# The data
# # # # #

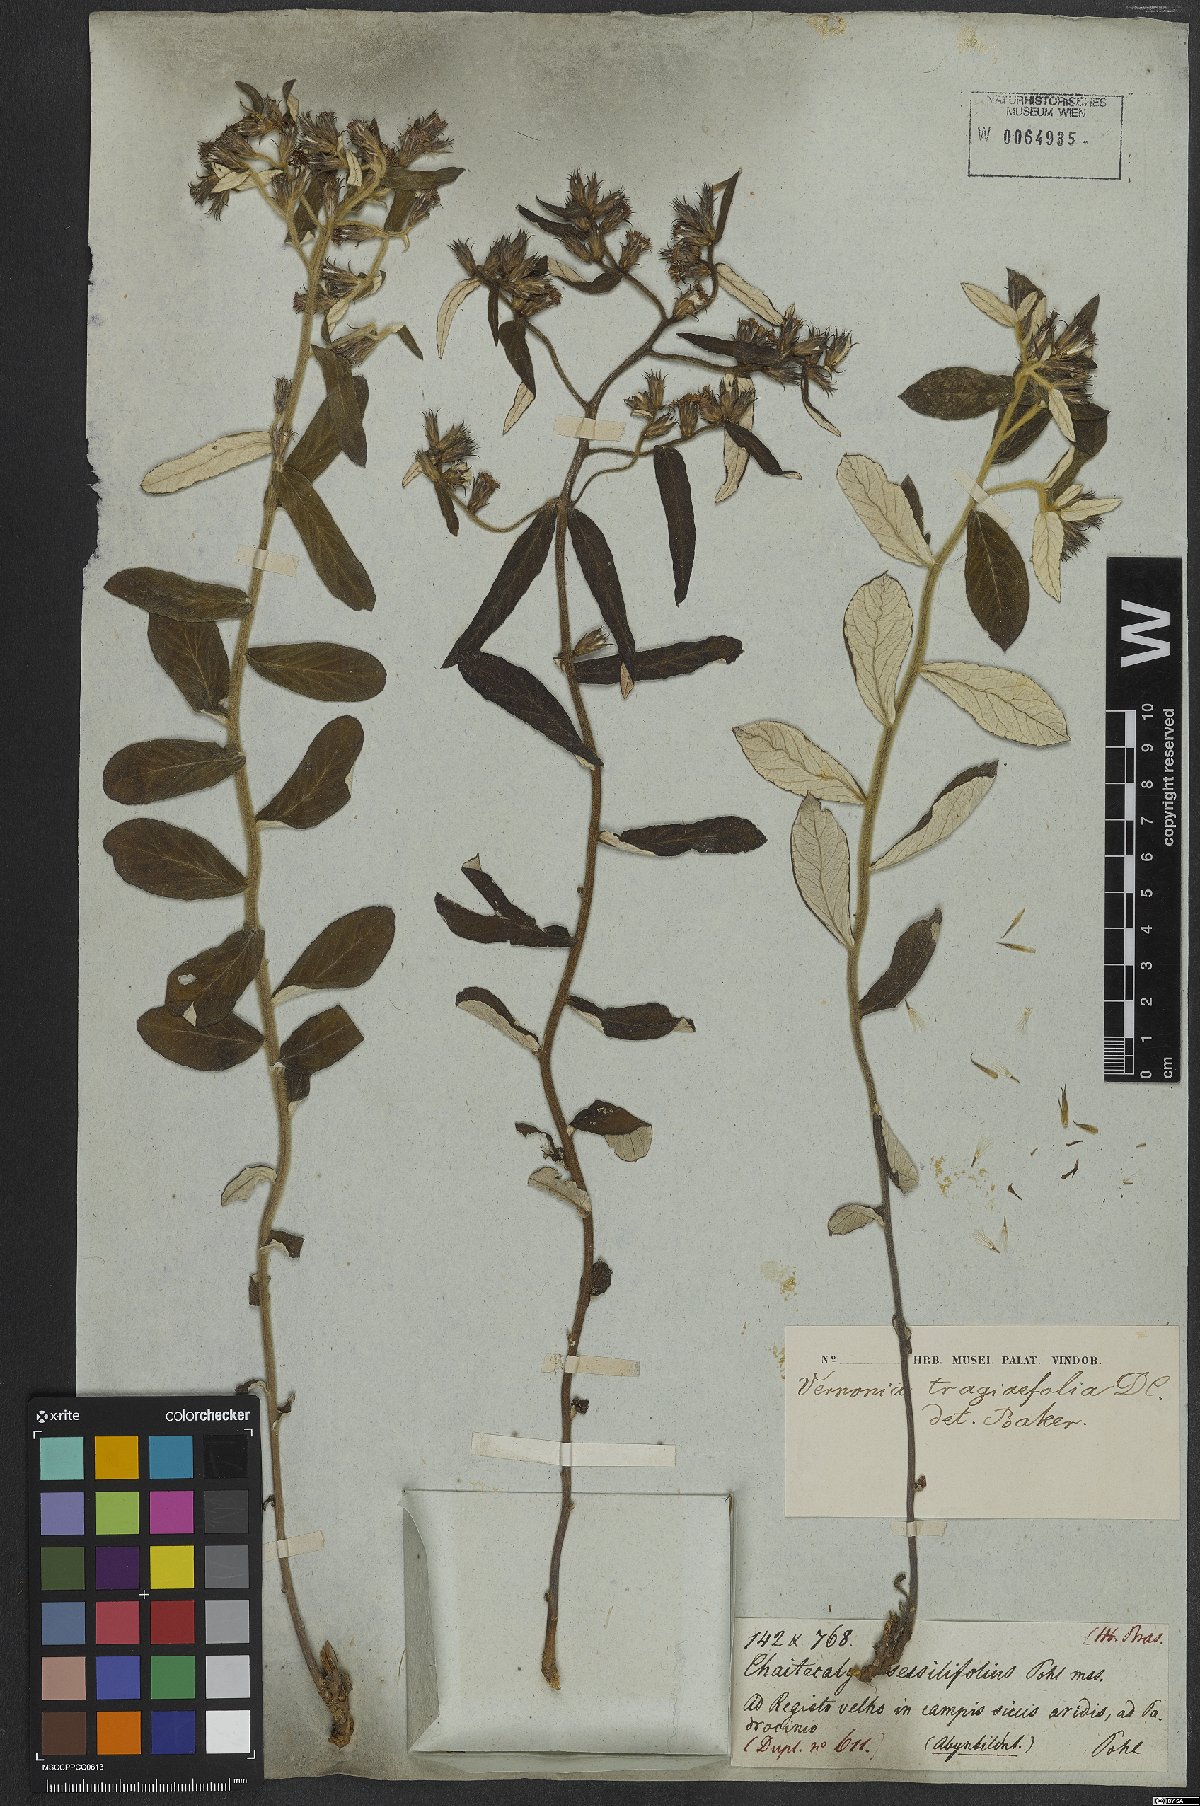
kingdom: Plantae
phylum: Tracheophyta
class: Magnoliopsida
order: Asterales
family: Asteraceae
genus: Stenocephalum
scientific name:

# # # # #

# What you are asked to do
Write out every line of the records above word for word, leaving out the pictures.

# Answer to this problem
kingdom: Plantae
phylum: Tracheophyta
class: Magnoliopsida
order: Asterales
family: Asteraceae
genus: Stenocephalum
scientific name:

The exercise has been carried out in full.